Determine monotonic intervals.

Solution: (1) Because.

is a function <>

an extreme point.

Proven <>

In line with the topic. 2) Since the first question has always determined that the analytic formula of the function is <><

Let the derivative be greater than zero to give an increase interval of <>

Let the derivative be less than zero to get the subtraction interval of <>

<><3) omitted. Solution: ......

When <> "Monotonous Decline, When <>

<> monotonically increasing ......1 point.

t no solution; ......2 points.

That is, when <>, <>

…3 points. That is, when <>, <>

Monotonically increasing on the <>, <>

So <>

…5 points. > is <> set <> is <> "monotonous increase, <>."

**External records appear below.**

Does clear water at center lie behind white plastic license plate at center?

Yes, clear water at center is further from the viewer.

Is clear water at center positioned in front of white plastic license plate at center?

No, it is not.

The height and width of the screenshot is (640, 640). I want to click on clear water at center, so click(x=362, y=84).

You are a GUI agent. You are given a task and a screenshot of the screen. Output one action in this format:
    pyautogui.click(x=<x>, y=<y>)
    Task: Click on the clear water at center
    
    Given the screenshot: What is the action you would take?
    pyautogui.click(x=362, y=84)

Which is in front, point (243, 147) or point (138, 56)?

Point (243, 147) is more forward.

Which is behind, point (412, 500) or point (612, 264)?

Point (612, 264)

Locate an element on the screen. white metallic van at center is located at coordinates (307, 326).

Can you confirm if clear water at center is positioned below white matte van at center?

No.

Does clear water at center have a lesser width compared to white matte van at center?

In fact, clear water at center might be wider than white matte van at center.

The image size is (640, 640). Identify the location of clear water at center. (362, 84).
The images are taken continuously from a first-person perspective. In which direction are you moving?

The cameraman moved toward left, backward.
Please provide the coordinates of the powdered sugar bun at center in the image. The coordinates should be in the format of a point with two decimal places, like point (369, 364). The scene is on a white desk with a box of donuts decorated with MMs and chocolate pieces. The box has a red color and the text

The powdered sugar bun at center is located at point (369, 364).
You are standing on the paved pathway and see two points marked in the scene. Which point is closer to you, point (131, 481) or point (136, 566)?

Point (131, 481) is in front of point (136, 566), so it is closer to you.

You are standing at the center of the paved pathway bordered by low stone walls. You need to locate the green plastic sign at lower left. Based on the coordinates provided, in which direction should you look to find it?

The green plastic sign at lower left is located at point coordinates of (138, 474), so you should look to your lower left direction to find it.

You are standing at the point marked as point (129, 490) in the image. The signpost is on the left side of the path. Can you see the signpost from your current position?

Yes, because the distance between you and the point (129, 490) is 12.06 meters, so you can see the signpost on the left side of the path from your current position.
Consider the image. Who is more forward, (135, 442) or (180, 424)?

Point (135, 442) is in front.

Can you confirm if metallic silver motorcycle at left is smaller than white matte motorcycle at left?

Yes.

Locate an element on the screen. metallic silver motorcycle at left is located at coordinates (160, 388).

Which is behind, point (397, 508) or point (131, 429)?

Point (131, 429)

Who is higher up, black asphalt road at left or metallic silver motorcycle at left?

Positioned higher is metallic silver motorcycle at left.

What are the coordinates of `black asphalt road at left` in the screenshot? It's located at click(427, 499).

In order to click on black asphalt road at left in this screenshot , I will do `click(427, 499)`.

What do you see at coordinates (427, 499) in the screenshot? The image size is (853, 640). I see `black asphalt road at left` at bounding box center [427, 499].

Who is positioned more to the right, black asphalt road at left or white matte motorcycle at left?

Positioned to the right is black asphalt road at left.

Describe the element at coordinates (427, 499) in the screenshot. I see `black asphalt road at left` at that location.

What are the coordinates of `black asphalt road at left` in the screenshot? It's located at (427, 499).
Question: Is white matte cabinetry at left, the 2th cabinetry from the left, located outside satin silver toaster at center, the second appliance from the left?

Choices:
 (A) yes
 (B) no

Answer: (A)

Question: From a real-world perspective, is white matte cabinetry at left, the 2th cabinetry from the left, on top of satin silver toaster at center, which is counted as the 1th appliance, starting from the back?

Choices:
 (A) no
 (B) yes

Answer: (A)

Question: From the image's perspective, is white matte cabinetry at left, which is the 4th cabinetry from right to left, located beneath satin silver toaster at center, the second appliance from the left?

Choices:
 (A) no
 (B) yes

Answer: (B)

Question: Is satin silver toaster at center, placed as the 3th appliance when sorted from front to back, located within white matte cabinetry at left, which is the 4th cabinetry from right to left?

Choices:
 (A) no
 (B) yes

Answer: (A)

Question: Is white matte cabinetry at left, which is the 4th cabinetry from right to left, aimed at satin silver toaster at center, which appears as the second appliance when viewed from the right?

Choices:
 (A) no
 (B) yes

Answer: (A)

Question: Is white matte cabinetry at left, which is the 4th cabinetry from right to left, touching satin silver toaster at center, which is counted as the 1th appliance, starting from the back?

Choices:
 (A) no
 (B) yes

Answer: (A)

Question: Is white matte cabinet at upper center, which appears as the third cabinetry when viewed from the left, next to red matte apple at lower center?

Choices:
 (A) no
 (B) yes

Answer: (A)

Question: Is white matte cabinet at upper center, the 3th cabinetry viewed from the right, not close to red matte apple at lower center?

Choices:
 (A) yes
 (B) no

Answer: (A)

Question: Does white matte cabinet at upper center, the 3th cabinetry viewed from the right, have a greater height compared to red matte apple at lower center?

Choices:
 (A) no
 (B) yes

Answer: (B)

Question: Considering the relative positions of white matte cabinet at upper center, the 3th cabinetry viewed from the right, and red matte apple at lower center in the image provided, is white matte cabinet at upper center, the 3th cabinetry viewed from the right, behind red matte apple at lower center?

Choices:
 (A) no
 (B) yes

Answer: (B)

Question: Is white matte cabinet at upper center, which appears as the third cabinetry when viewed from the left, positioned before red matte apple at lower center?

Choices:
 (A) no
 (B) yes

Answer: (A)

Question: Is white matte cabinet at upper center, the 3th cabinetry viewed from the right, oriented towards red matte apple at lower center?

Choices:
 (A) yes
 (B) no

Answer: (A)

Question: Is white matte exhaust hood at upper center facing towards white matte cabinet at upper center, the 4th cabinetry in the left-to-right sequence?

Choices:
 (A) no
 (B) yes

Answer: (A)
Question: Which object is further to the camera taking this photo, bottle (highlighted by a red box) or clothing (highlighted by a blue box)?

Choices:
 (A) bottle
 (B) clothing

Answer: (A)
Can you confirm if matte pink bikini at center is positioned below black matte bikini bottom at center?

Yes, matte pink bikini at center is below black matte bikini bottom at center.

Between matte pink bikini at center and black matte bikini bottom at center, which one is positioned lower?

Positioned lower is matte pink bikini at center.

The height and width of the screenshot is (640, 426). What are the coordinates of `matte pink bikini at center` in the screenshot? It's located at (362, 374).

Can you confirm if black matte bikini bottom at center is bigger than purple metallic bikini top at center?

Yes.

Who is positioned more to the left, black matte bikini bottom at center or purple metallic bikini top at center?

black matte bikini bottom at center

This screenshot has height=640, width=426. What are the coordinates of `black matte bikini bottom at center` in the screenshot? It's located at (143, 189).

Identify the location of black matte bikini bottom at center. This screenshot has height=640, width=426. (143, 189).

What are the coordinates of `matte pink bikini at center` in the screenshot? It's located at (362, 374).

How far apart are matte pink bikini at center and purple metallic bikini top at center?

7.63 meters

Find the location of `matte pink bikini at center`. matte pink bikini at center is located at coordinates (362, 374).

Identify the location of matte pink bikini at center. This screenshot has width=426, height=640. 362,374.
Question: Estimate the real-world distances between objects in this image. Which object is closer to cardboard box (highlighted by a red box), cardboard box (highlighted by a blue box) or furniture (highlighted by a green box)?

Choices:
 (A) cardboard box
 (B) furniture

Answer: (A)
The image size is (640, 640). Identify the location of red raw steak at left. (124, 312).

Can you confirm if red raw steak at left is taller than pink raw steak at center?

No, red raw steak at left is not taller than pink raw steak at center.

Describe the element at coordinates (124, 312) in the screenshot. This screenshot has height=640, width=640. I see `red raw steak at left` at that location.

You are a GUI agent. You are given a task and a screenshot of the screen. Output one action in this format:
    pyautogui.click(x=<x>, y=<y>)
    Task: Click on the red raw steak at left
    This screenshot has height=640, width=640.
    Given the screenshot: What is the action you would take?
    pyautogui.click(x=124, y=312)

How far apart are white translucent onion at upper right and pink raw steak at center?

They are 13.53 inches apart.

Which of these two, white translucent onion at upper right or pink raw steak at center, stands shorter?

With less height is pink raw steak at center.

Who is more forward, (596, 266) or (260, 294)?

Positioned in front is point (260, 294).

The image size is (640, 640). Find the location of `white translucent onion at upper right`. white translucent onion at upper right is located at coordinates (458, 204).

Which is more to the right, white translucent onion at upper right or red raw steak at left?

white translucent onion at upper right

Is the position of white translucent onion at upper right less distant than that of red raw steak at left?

<> monotonically decreasing, so <>

Because of the <> of everything

Constant was established, so <>

…9 points. The question is equivalent to proving <>

It is known from <>

The minimum value is <>

If and only if <>

When you get it, set <>

then <> easy to get <>

If and only if <>

when to take, thus <> on everything

Both have <>

Establishment of ......13 points.

a="-2,"In line with the topic.

The examination of the maximum-value problem of quadratic functions in the closed-interval problem on the dynamic axis determines the maximum-value problem, which embodies the ideological method of classification discussion and motion change, and is a mid-range problem because of the function.

In the intervals.

On the minimum value -2, then the function is formulated, and whether the symmetry axis is in the interval is discussed, so that we can know where the function obtains the minimum value and solve the corresponding value of a

Solution: ......

…1 point. 1) When.

That is<> function <>

In the intervals.

On is the increment function, at this time, <

The minimum value of is <>

If it doesn't match the topic, give up the .......4 points.

2) When.

That is<> function function <>

In the intervals.

on is the subtractive function, <

The minimum value of is <>

A=

This is not the same as <>

Contradiction; If it doesn't match the topic, give up the .......7 points.

That is, when <>, <>

The minimum value of is <>

2.A="-2,"In line with the topic. 10 points.

And not our hot dogs are too hot.

Solution: (1) Function <>

The definition domain is (1,+<

When a=1, <>

So <>

In <> is a subtraction function. In <>

is an increment function, so the function <>

The minimum value of is <>

If it is <>, it will be <>

0 in (1,<>

Constant was established, so <>

(1,<>

If <> should be <>

When <>, <>

So a>0 <>

The reduction interval is (<>

The increase interval is <>

, known by ( ) <>

In (1,+<

The minimum value of is <>

Order <> at 1,+<

On the monotonic decreasing, so <>

then <> therefore there is a real <>

Make the minimum value of the <> greater than <>

Therefore, there is a real number <>

Make y=<>

The image is <> with y=

There are no public spots. Outline.

Solution: ( Because <>, x >0, then <>, when <>

time, <>

When <>

time, <>

So <>

monotonically increasing on (0,1); In <>

on monotonically decreasing, so the function <>

Maximums are achieved at <>

Because the function <>

In the intervals.

<> of them

There are extremums on it, so <>

The solution is <>

Inequality <>

That is, <>

Remember<> so <>

If the order is <>, it will be <>

Monotonously increasing on the <>, >, thus <>, so <>

It's also monotonically increasing on <>, so it's <>, so it's <> omitted.